The problem:
For each record that follows, restate the text exactly and drop the pictures.

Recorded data
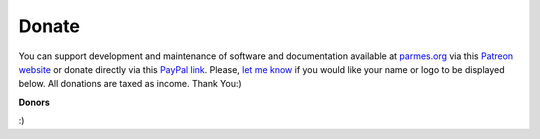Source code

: Donate
------

You can support development and maintenance of software and documentation available at
`parmes.org <http://parmes.org>`_ via this `Patreon website <https://www.patreon.com/parmes>`_
or donate directly via this `PayPal link <https://www.paypal.me/TomaszKoziara>`_. Please,
`let me know <./contact.html>`_ if you would like your name or logo to be displayed below.
All donations are taxed as income. Thank You:)


**Donors**

:)
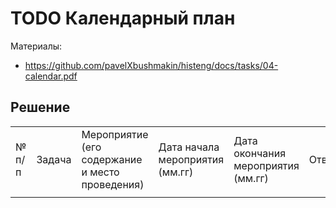 * TODO Календарный план
:PROPERTIES:
:ID:       A2DAB226-98E2-47ED-AAFF-008B82F5B499
:CUSTOM_ID: calendar
:END:
Материалы:
- [[https://github.com/pavelXbushmakin/histeng/docs/tasks/04-calendar.pdf]]
** Решение
:PROPERTIES:
:ID:       8EB8B3D7-B2C4-4D75-823F-3958CFB8C811
:CUSTOM_ID: calendar-r
:END:
| № п/п | Задача | Мероприятие (его содержание и место проведения) | Дата начала мероприятия (мм.гг) | Дата окончания мероприятия (мм.гг) | Ответственный | Ожидаемый результат (количественный) |
|       |        |                                                 |                                 |                                    |               |                                      |
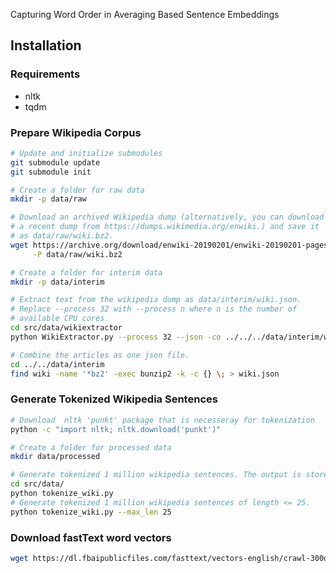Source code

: 
Capturing Word Order in Averaging Based Sentence Embeddings
** Installation
*** Requirements
- nltk
- tqdm
*** Prepare Wikipedia Corpus
#+begin_src sh
  # Update and initialize submodules
  git submodule update
  git submodule init

  # Create a folder for raw data
  mkdir -p data/raw

  # Download an archived Wikipedia dump (alternatively, you can download
  # a recent dump from https://dumps.wikimedia.org/enwiki.) and save it
  # as data/raw/wiki.bz2.
  wget https://archive.org/download/enwiki-20190201/enwiki-20190201-pages-articles-multistream.xml.bz2 \
       -P data/raw/wiki.bz2

  # Create a folder for interim data
  mkdir -p data/interim

  # Extract text from the wikipedia dump as data/interim/wiki.json.
  # Replace --process 32 with --process n where n is the number of
  # available CPU cores.
  cd src/data/wikiextractor
  python WikiExtractor.py --process 32 --json -co ../../../data/interim/wiki ../../../data/raw/wiki.bz2

  # Combine the articles as one json file.
  cd ../../data/interim
  find wiki -name '*bz2' -exec bunzip2 -k -c {} \; > wiki.json
#+end_src
*** Generate Tokenized Wikipedia Sentences
#+begin_src sh
  # Download  nltk 'punkt' package that is necesseray for tokenization
  python -c "import nltk; nltk.download('punkt')"

  # Create a folder for processed data
  mkdir data/processed

  # Generate tokenized 1 million wikipedia sentences. The output is stored in processed data folder.
  cd src/data/
  python tokenize_wiki.py
  # Generate tokenized 1 million wikipedia sentences of length <= 25.
  python tokenize_wiki.py --max_len 25
#+end_src
*** Download fastText word vectors
#+begin_src sh
  wget https://dl.fbaipublicfiles.com/fasttext/vectors-english/crawl-300d-2M.vec.zip -P data/raw/
#+end_src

Exercise answer:
Source code

: Donate
------

You can support development and maintenance of software and documentation available at
`parmes.org <http://parmes.org>`_ via this `Patreon website <https://www.patreon.com/parmes>`_
or donate directly via this `PayPal link <https://www.paypal.me/TomaszKoziara>`_. Please,
`let me know <./contact.html>`_ if you would like your name or logo to be displayed below.
All donations are taxed as income. Thank You:)


**Donors**

:)
 * TODO Календарный план
:PROPERTIES:
:ID:       A2DAB226-98E2-47ED-AAFF-008B82F5B499
:CUSTOM_ID: calendar
:END:
Материалы:
- [[https://github.com/pavelXbushmakin/histeng/docs/tasks/04-calendar.pdf]]
** Решение
:PROPERTIES:
:ID:       8EB8B3D7-B2C4-4D75-823F-3958CFB8C811
:CUSTOM_ID: calendar-r
:END:
| № п/п | Задача | Мероприятие (его содержание и место проведения) | Дата начала мероприятия (мм.гг) | Дата окончания мероприятия (мм.гг) | Ответственный | Ожидаемый результат (количественный) |
|       |        |                                                 |                                 |                                    |               |                                      |
Source code

: 
Capturing Word Order in Averaging Based Sentence Embeddings
** Installation
*** Requirements
- nltk
- tqdm
*** Prepare Wikipedia Corpus
#+begin_src sh
  # Update and initialize submodules
  git submodule update
  git submodule init

  # Create a folder for raw data
  mkdir -p data/raw

  # Download an archived Wikipedia dump (alternatively, you can download
  # a recent dump from https://dumps.wikimedia.org/enwiki.) and save it
  # as data/raw/wiki.bz2.
  wget https://archive.org/download/enwiki-20190201/enwiki-20190201-pages-articles-multistream.xml.bz2 \
       -P data/raw/wiki.bz2

  # Create a folder for interim data
  mkdir -p data/interim

  # Extract text from the wikipedia dump as data/interim/wiki.json.
  # Replace --process 32 with --process n where n is the number of
  # available CPU cores.
  cd src/data/wikiextractor
  python WikiExtractor.py --process 32 --json -co ../../../data/interim/wiki ../../../data/raw/wiki.bz2

  # Combine the articles as one json file.
  cd ../../data/interim
  find wiki -name '*bz2' -exec bunzip2 -k -c {} \; > wiki.json
#+end_src
*** Generate Tokenized Wikipedia Sentences
#+begin_src sh
  # Download  nltk 'punkt' package that is necesseray for tokenization
  python -c "import nltk; nltk.download('punkt')"

  # Create a folder for processed data
  mkdir data/processed

  # Generate tokenized 1 million wikipedia sentences. The output is stored in processed data folder.
  cd src/data/
  python tokenize_wiki.py
  # Generate tokenized 1 million wikipedia sentences of length <= 25.
  python tokenize_wiki.py --max_len 25
#+end_src
*** Download fastText word vectors
#+begin_src sh
  wget https://dl.fbaipublicfiles.com/fasttext/vectors-english/crawl-300d-2M.vec.zip -P data/raw/
#+end_src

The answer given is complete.